Maritime Activity Reports, Inc.

November 19, 2024

© Pungu x / Adobe Stock

© Pungu x / Adobe Stock

The damaging of two undersea telecoms cables in the Baltic Sea should be presumed to be sabotage, Germany said on Tuesday, while Lithuania's armed forces boosted surveillance of its waters in response.

"No one believes that these cables were cut accidentally. I also don't want to believe in versions that these were ship anchors that accidentally caused the damage," German Defence Minister Boris Pistorius said before a meeting with EU colleagues in Brussels.

Two fibre-optic cables - one linking Finland and Germany, the other connecting Sweden to Lithuania - stopped working between Sunday and Monday, recalling previous security incidents in the busy waterway affected by war between Russia and Ukraine.

"We have to state, without knowing specifically who it came from, that it is a 'hybrid' action. And we also have to assume, without knowing it yet, that it is sabotage," Pistorius told journalists.

Regional NATO members were jointly assessing what happened, a spokesperson for the Lithuanian armed forces said, adding that naval forces had stepped up their patrols.
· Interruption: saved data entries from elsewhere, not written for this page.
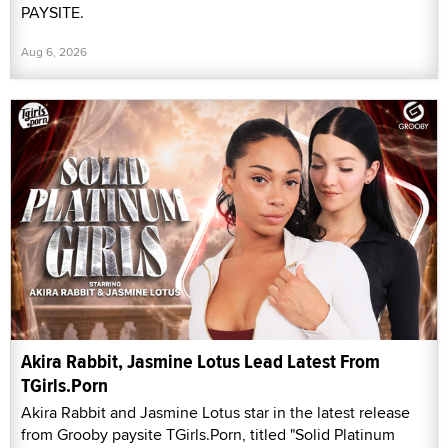
PAYSITE.
Aug 6, 2026
Akira Rabbit, Jasmine Lotus Lead Latest From
TGirls.Porn
Akira Rabbit and Jasmine Lotus star in the latest release
from Grooby paysite TGirls.Porn, titled "Solid Platinum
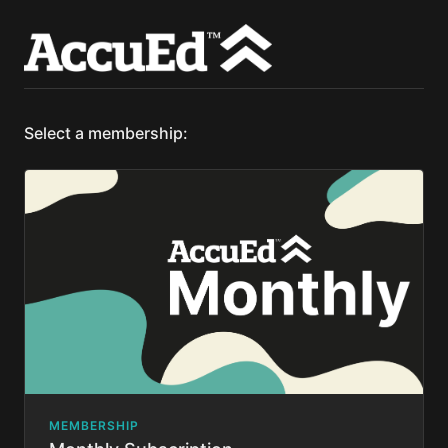
Select a membership:
MEMBERSHIP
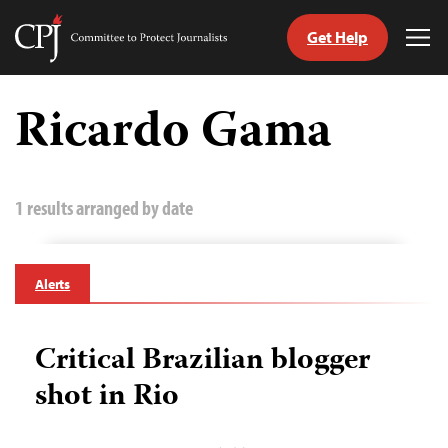
Get Help
Committee
Tog
to
Me
Skip
Protect
to
Ricardo Gama
Journalists
content
tch
guage
1 results arranged by date
Alerts
Critical Brazilian blogger
shot in Rio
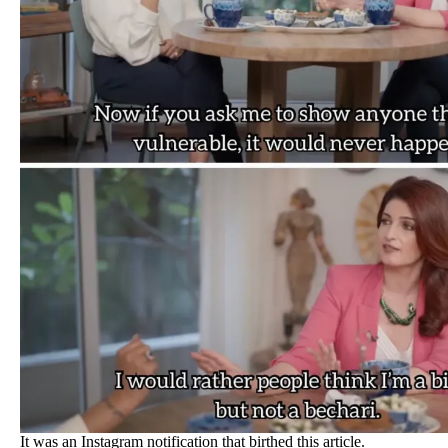
It was an Instagram notification that birthed this article.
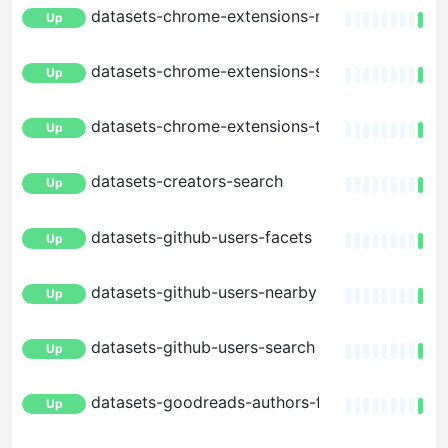
datasets-chrome-extensions-metrics
Up
datasets-chrome-extensions-search
Up
datasets-chrome-extensions-trending
Up
datasets-creators-search
Up
datasets-github-users-facets
Up
datasets-github-users-nearby
Up
datasets-github-users-search
Up
datasets-goodreads-authors-facets
Up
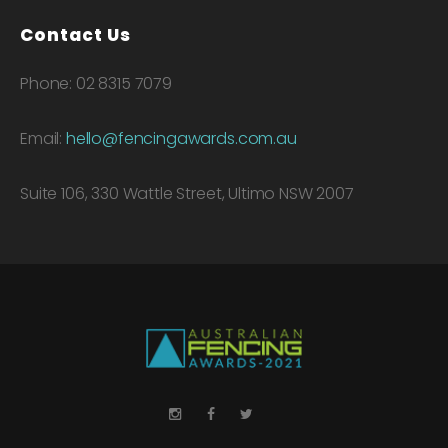
Contact Us
Phone: 02 8315 7079
Email:
hello@fencingawards.com.au
Suite 106, 330 Wattle Street, Ultimo NSW 2007
LinkedIn
Instagram
Facebook
Twitter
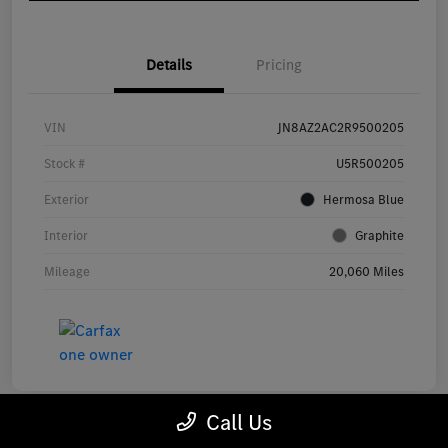
Details
Pricing
VIN
JN8AZ2AC2R9500205
Stock #
U5R500205
Exterior
Hermosa Blue
Interior
Graphite
Mileage
20,060 Miles
Call Us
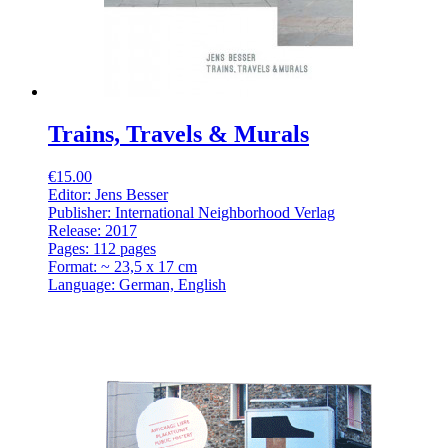
Trains, Travels & Murals
€15.00
Editor: Jens Besser
Publisher: International Neighborhood Verlag
Release: 2017
Pages: 112 pages
Format: ~ 23,5 x 17 cm
Language: German, English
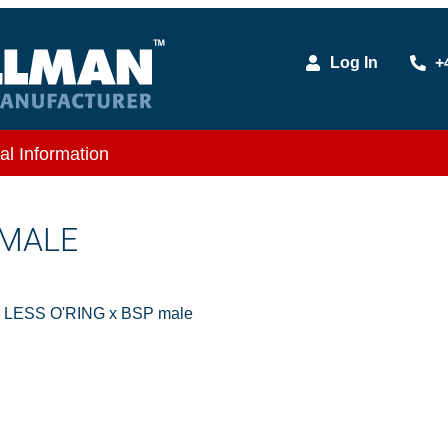
Log In
+
al Information
 MALE
e LESS O'RING x BSP male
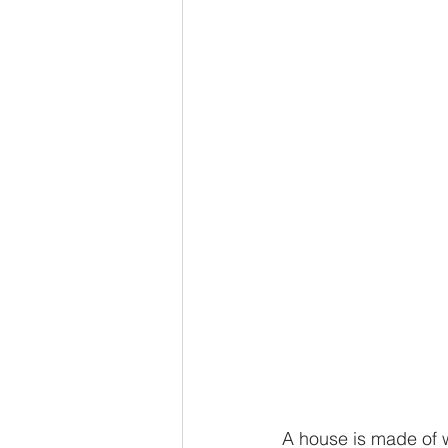
A house is made of w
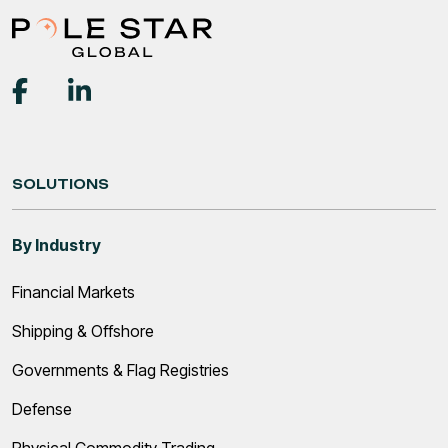
SOLUTIONS
By Industry
Financial Markets
Shipping & Offshore
Governments & Flag Registries
Defense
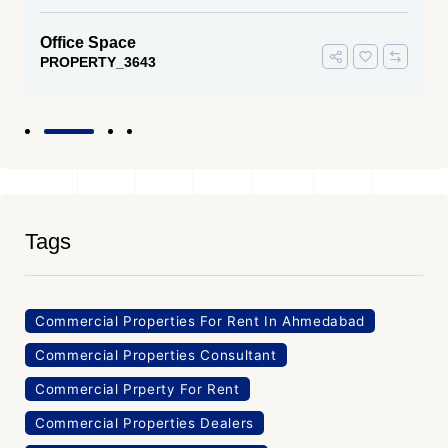
Office Space
PROPERTY_3643
Tags
Commercial Properties For Rent In Ahmedabad
Commercial Properties Consultant
Commercial Prperty For Rent
Commercial Properties Dealers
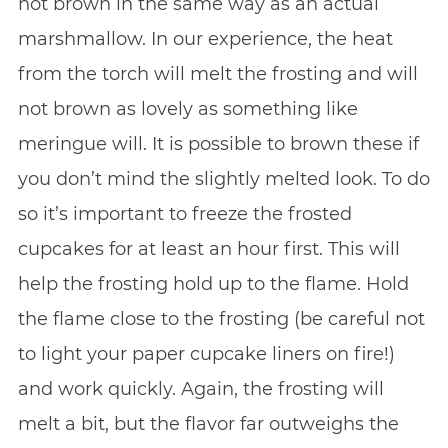
not brown in the same way as an actual
marshmallow. In our experience, the heat
from the torch will melt the frosting and will
not brown as lovely as something like
meringue will. It is possible to brown these if
you don’t mind the slightly melted look. To do
so it’s important to freeze the frosted
cupcakes for at least an hour first. This will
help the frosting hold up to the flame. Hold
the flame close to the frosting (be careful not
to light your paper cupcake liners on fire!)
and work quickly. Again, the frosting will
melt a bit, but the flavor far outweighs the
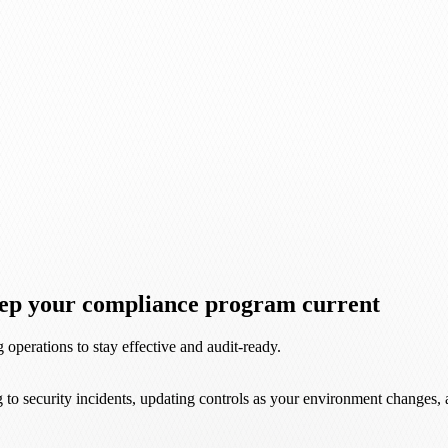
keep your compliance program current
operations to stay effective and audit-ready.
 to security incidents, updating controls as your environment changes,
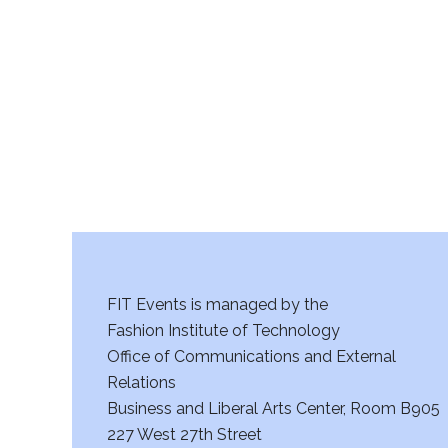
r
c
h
a
n
d
V
FIT Events is managed by the
i
Fashion Institute of Technology
Office of Communications and External
e
Relations
w
Business and Liberal Arts Center, Room B905
227 West 27th Street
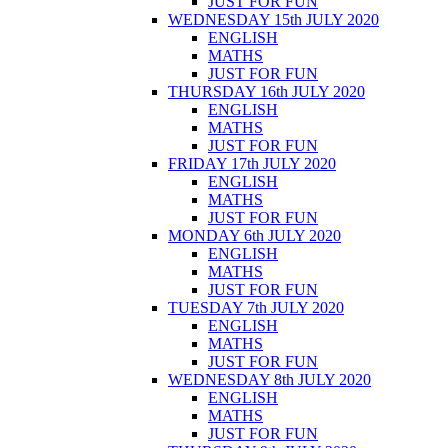
JUST FOR FUN
WEDNESDAY 15th JULY 2020
ENGLISH
MATHS
JUST FOR FUN
THURSDAY 16th JULY 2020
ENGLISH
MATHS
JUST FOR FUN
FRIDAY 17th JULY 2020
ENGLISH
MATHS
JUST FOR FUN
MONDAY 6th JULY 2020
ENGLISH
MATHS
JUST FOR FUN
TUESDAY 7th JULY 2020
ENGLISH
MATHS
JUST FOR FUN
WEDNESDAY 8th JULY 2020
ENGLISH
MATHS
JUST FOR FUN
Lithuania's Prosecutor General's Office was gathering information to determine if a formal investigation should be launched, a spokesperson said.

The Swedish Post and Telecom Authority said it was in contact with the other authorities to compile information. It declined to comment further.

The companies that own the two cables both said it was not yet clear what had caused the outages.

"It's not a partial damage, it's full damage," said a spokesperson for Arelion, owner and operator of the cable linking Lithuania and Sweden. Cinia, owner of the cable linking Finland and Germany, said it was not possible to say what might have caused the breach until repairs had started. The company has said repairs of this nature typically take 5-15 days.

Dutch Defence Minister Ruben Brekelmans made clear he had no specific information about who was to blame, but said: "We see increasing activity of especially Russia on our seas, aimed at espionage and possibly even sabotage of our vital infrastructure."

In the most prominent Baltic sabotage case, the Nord Stream gas pipeline was destroyed in 2022, hastening Europe's switch to other energy suppliers following Russia's invasion of Ukraine.

No one has taken responsibility for those blasts. While some Western officials initially blamed Moscow - an interpretation dismissed as "idiotic" by Russian President Vladimir Putin - U.S. and German media have reported that pro-Ukrainian actors may have played a role.